___ Excerpted passage
Maumee Bay Lodge: Find a coastal getaway in Northwest Ohio
Multipurpose trail near the public beach

The park sits just off the Lake Erie shore, and there are bicycle trails that lead around an inland lake and along the lake and a small marina. Rent a bicycle at the lodge for a few dollars. Better yet, bring your own.

Another star of the park is the Maumee Bay Golf Course, which covers 1,850 acres of protected wetlands and follows Ohio’s beautiful north coast. Our experience has shown that most state park lodge golf courses are fairly average. That’s not the case at Maumee Bay, because of the involvement of Toledo native Arthur Hills.

Hills is one of the top golf course architects in the country. He laid out the Maumee Bay course in 1991 in the style of a Scottish links course. While it may not be a true links course, it’s designed in that style, and frankly, anything that Hills work on – think the Longaberger course near Newark – is top notch.

Not that the other state park lodge courses are haphazardly thrown together – legendary architect Jack Kidwell designed most of them in the late ’60s and early ’70s. But Maumee Bay’s course has received national acclaim and is recognized by some as a top-five Ohio public course.
______
Required tasks:
[1] Decide whether each statement below agrees with the Maumee Bay Lodge passage. Answer yes or no for each, and quote the words of the passage that decide it.
(a) The Maumee Bay course was laid out in 1991.
(b) The passage calls the Maumee Bay course a true links course.
(c) Bicycles can be rented at the lodge.
[2] Print the part of the Maumee Bay Lodge passage that starts at the words "Another star of" and ends after the words "native Arthur Hills.", with no changes.
___ Data segment
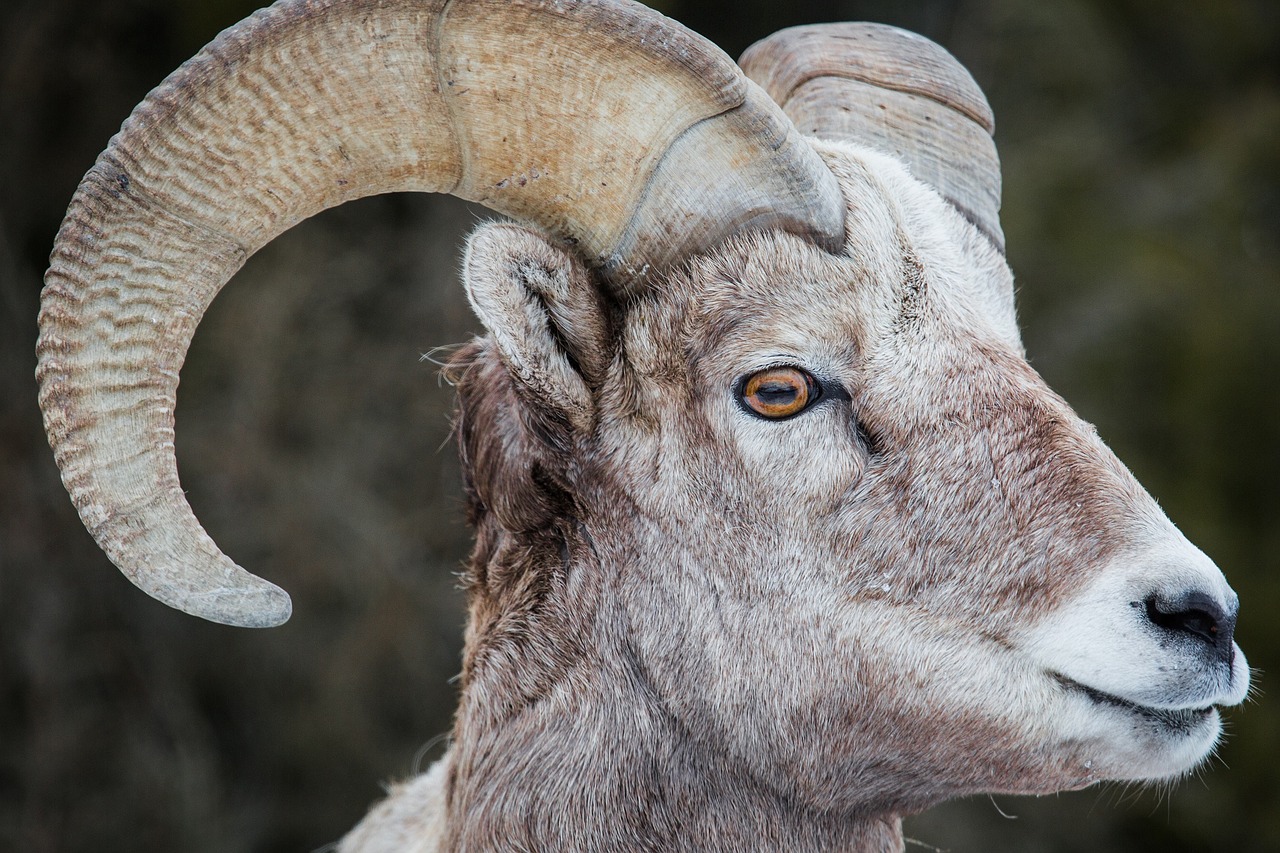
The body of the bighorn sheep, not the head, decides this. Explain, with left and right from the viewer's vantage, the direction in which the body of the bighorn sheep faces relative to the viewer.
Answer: facing to the right of the viewer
______
Responses by task:
[1]
(a) Yes: "He laid out the Maumee Bay course in 1991"
(b) No: "While it may not be a true links course"
(c) Yes: "Rent a bicycle at the lodge for a few dollars."

[2]
Another star of the park is the Maumee Bay Golf Course, which covers 1,850 acres of protected wetlands and follows Ohio’s beautiful north coast. Our experience has shown that most state park lodge golf courses are fairly average. That’s not the case at Maumee Bay, because of the involvement of Toledo native Arthur Hills.